Excerpted text>
==================================================

Microbes ain't got SHIT on me

AND if you stick through it all the way to the end, there’s a prize in store for somebody!!!

But enough of that, today I’m going to teach you about the Work-Energy Theorem.  Otherwise known as, “Everything they tried to teach you in high school physics.”

Work & Energy – What are they?

In order to understand the Work-Energy theorem, you need to understand the separate definitions of both Work and Energy.

Work = Force x Distance

Taken in context, Work is an action that is performed on an object or system.  So a continuous force applied to an object over a given distance constitutes “Work” performed on that object.

To illustrate, I will call upon my friends Dink and Donk.  Dink and Donk don’t really care about physics, but they like to have fun.  So D&D decide to go do some Jackass-style shopping cart races (or shopping carriage races, if you’re from the NorthEast) at the local supermarket.  Dink is in the shopping cart and Donk pushing him.

PowerPoint is my Photoshop

Let’s assume that Donk can push Dink and the cart with 10 lbs of force. He pushes for 40 feet, because that’s how much parking lot there is until the cart hits the curb.

EXTREEEEME!!!

If Donk maintains 10 lbs of force over the entire 40 feet, he will have performed 400 ft-lbs of Work.

10 lbs x 40 feet = 400 ft-lbs of Work
(or 542.3 Joules for those of us who like to work in SI units)

So when Dink and Donk get home and their father berates them for jerkin around, and tells them to get a job, Donk can legitimately say, “But Dad! I did a lot of Work out there! 400 ft-lbs of it!”

So now that you understand Work, what is Energy?

Energy = 1/2 x Mass x Velocity²

*Technically this is just “Kinetic” energy.  In reality, Energy can be expressed in kinetic energy, potential energy, thermal energy, pressure changes, or chemical energy.  But for the purposes of today’s lecture, we’re going to focus on just Kinetic energy.

So taken in this context, Kinetic Energy is a characteristic which an object or system has at a given point in time(as opposed to Work, which is an action performed on an object or system). So if you know an object’s mass and it’s velocity, then you can accurately calculate that object’s current Kinetic Energy.

In the case of Dink and Donk, we can can determine their Kinetic Energy at any point along their 40 foot journey.

Force vectors are Red, Velocity vectors are Purple. FACT.

For the sake of simplicity, let’s say Dink and Donk both weigh 150 lbs (4.662 slugs, the English unit for Mass), and the shopping cart weighs 20 lbs (0.622 slugs).  Let’s also assume that Donk is a pretty fast runner, and can get this puppy up to around 7 miles per hour (or around 10 feet per second).  So what is their combined Kinetic Energy?

1/2 x (9.946 slug) x (10 ft/s)² = 497.3 ft-lbs of Energy

(trust me, the units work out…stupid english units)

Now there’s something interesting here that I hope you’ve noticed: the units of measurement for Work and Energy are THE SAME.  Ft-lbs in our case, or Joules in SI units.  This is the essence of the Work-Energy Theorem.

The Work-Energy Theorem – Equating Work and Energy

What we have shown in the examples above is that Energy and Work are two completely different concepts, yet they are expressed in the same units.  What does this mean?

==================================================

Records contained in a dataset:
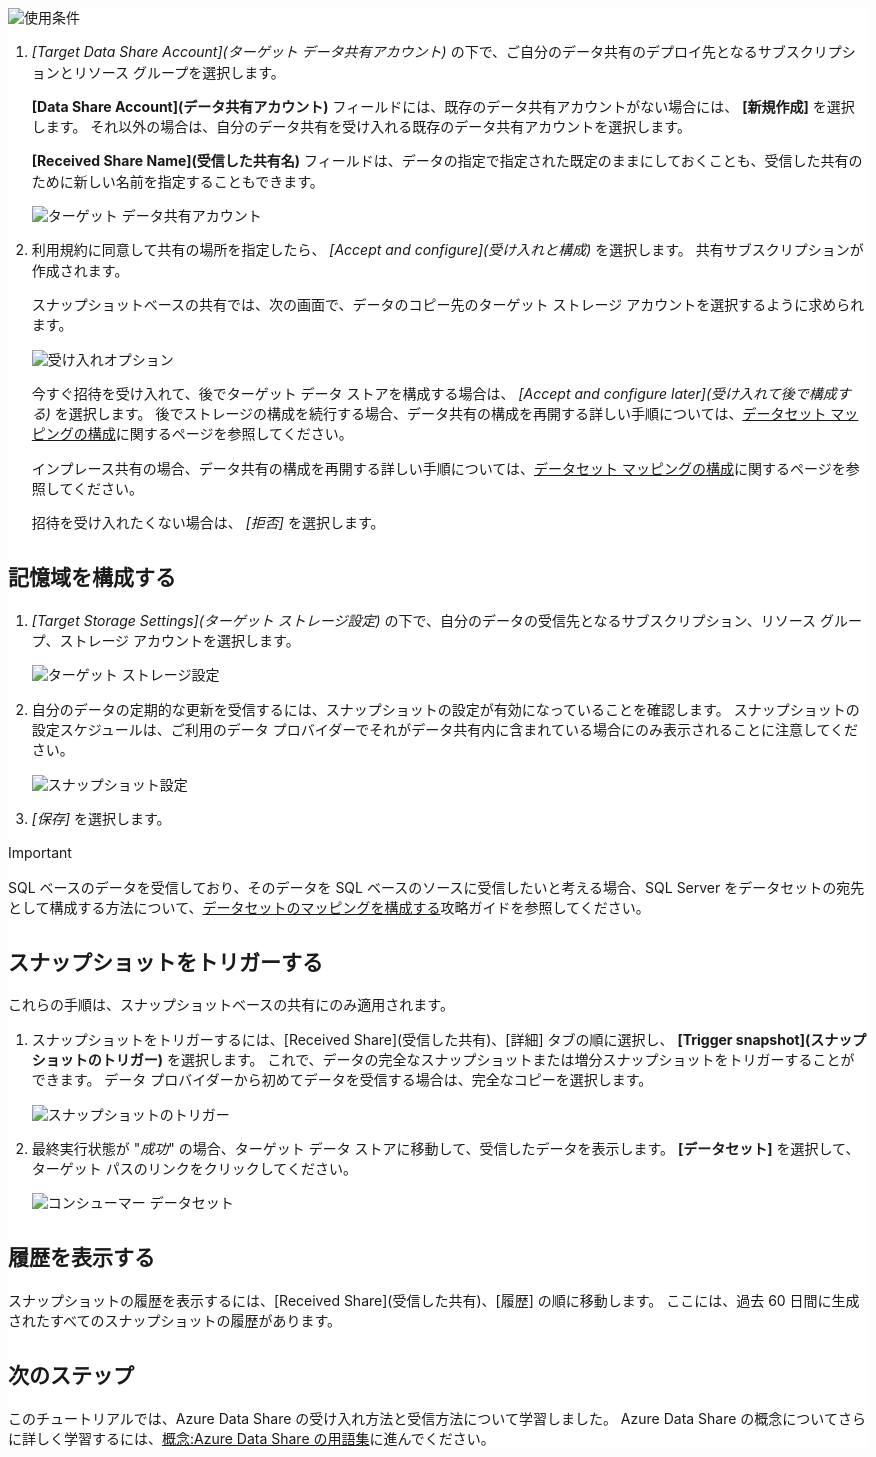    ![使用条件](./media/terms-of-use.png "使用条件") 

1. *[Target Data Share Account]\(ターゲット データ共有アカウント\)* の下で、ご自分のデータ共有のデプロイ先となるサブスクリプションとリソース グループを選択します。 

   **[Data Share Account]\(データ共有アカウント\)** フィールドには、既存のデータ共有アカウントがない場合には、 **[新規作成]** を選択します。 それ以外の場合は、自分のデータ共有を受け入れる既存のデータ共有アカウントを選択します。 

   **[Received Share Name]\(受信した共有名\)** フィールドは、データの指定で指定された既定のままにしておくことも、受信した共有のために新しい名前を指定することもできます。 

   ![ターゲット データ共有アカウント](./media/target-data-share.png "ターゲット データ共有アカウント") 

1. 利用規約に同意して共有の場所を指定したら、 *[Accept and configure]\(受け入れと構成\)* を選択します。 共有サブスクリプションが作成されます。

   スナップショットベースの共有では、次の画面で、データのコピー先のターゲット ストレージ アカウントを選択するように求められます。 

   ![受け入れオプション](./media/accept-options.png "受け入れオプション") 

   今すぐ招待を受け入れて、後でターゲット データ ストアを構成する場合は、 *[Accept and configure later]\(受け入れて後で構成する\)* を選択します。 後でストレージの構成を続行する場合、データ共有の構成を再開する詳しい手順については、[データセット マッピングの構成](how-to-configure-mapping.md)に関するページを参照してください。 

   インプレース共有の場合、データ共有の構成を再開する詳しい手順については、[データセット マッピングの構成](how-to-configure-mapping.md)に関するページを参照してください。 

   招待を受け入れたくない場合は、 *[拒否]* を選択します。 

## <a name="configure-storage"></a>記憶域を構成する
1. *[Target Storage Settings]\(ターゲット ストレージ設定\)* の下で、自分のデータの受信先となるサブスクリプション、リソース グループ、ストレージ アカウントを選択します。 

   ![ターゲット ストレージ設定](./media/target-storage-settings.png "ターゲット ストレージ") 

1. 自分のデータの定期的な更新を受信するには、スナップショットの設定が有効になっていることを確認します。 スナップショットの設定スケジュールは、ご利用のデータ プロバイダーでそれがデータ共有内に含まれている場合にのみ表示されることに注意してください。 

   ![スナップショット設定](./media/snapshot-settings.png "スナップショット設定") 

1. *[保存]* を選択します。 

> [!IMPORTANT]
> SQL ベースのデータを受信しており、そのデータを SQL ベースのソースに受信したいと考える場合、SQL Server をデータセットの宛先として構成する方法について、[データセットのマッピングを構成する](how-to-configure-mapping.md)攻略ガイドを参照してください。 

## <a name="trigger-a-snapshot"></a>スナップショットをトリガーする
これらの手順は、スナップショットベースの共有にのみ適用されます。

1. スナップショットをトリガーするには、[Received Share]\(受信した共有\)、[詳細] タブの順に選択し、 **[Trigger snapshot]\(スナップショットのトリガー\)** を選択します。 これで、データの完全なスナップショットまたは増分スナップショットをトリガーすることができます。 データ プロバイダーから初めてデータを受信する場合は、完全なコピーを選択します。 

   ![スナップショットのトリガー](./media/trigger-snapshot.png "スナップショットのトリガー") 

1. 最終実行状態が "*成功*" の場合、ターゲット データ ストアに移動して、受信したデータを表示します。 **[データセット]** を選択して、ターゲット パスのリンクをクリックしてください。 

   ![コンシューマー データセット](./media/consumer-datasets.png "コンシューマー データセットのマッピング") 

## <a name="view-history"></a>履歴を表示する
スナップショットの履歴を表示するには、[Received Share]\(受信した共有\)、[履歴] の順に移動します。 ここには、過去 60 日間に生成されたすべてのスナップショットの履歴があります。 

## <a name="next-steps"></a>次のステップ
このチュートリアルでは、Azure Data Share の受け入れ方法と受信方法について学習しました。 Azure Data Share の概念についてさらに詳しく学習するには、[概念:Azure Data Share の用語集](terminology.md)に進んでください。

==================================================

Exercises to complete>
a. Answer the following questions using the explainer on the Work-Energy Theorem, one answer per line, each marked to match its question.
(i) Over what distance does Donk push the shopping cart?
(ii) How many Joules of Work does the explainer give for Donk's effort?
(iii) What mass, in slugs, does the explainer assign to the shopping cart?
b. Carry the Work-Energy Theorem explainer forward from its final sentence, keeping its tone and its example of the shopping cart.

Outputs by task>
a.
(i) 40 feet
(ii) 542.3 Joules
(iii) 0.622 slugs

b.
It means that Work and Energy are two sides of the same coin. Work creates Energy, and Energy performs Work.

Therefore we can equate the two formulas

Work = Energy
Force x Distance = 1/2 x Mass x Velocity²

This allows us to perform some pretty incredible calculations.

In the case of Dink and Donk, we can calculate how far Donk will need to push Dink in order to reach a speed of 10 feet per second.  All we have to do is re-arrange the formula to solve for Distance.

Distance = [1/2 x Mass x Velocity²] / Force
Distance = [1/2 x (9.946 slug) x (10 ft/s)²] / 10 lbs

Distance = 49.73 feet

Pretty cool huh?  Well shit’s about to get even cooler…

Using some incredible Math-Magic, we can transform the Work-Energy equation into a set of other equations called the “Kinematic Equations”.

Bonus points if you can show the proofs for the Kinematic Equations

Using the Kinematic equations, we can predict a plethora of different kinetic characteristics.

For instance, in the case of Dink and Donk, we can predict how far Dink will fly after hitting the curb (assuming there is a 6 foot drop after the curb, and Dink is currently 1 foot off of the ground).

For the sticklers, assume Dink does not experience air resistance. :-p

Now the following math steps are generally considered to be the most annoying calculations that a high school Physics student will ever have to do.  (Who REALLY wants to use the quadratic formula? BLEGH!)  But if you’re interested in Physics or Engineering, don’t worry! Once you add Calculus into the mix, these equations get A LOT simpler and easier to handle.  But for now, I’ll solve them for you!

So first we have to think about the problem.  We know that Dink’s initial velocity before striking the curb is 10 ft/s.  Assuming Dink does not experience air resistance, his forward velocity WILL NOT CHANGE as he falls.  In other words, his final velocity is also 10 ft/s. In addition, he is not being pushed while he is in the air, so his lateral acceleration is 0 ft/s².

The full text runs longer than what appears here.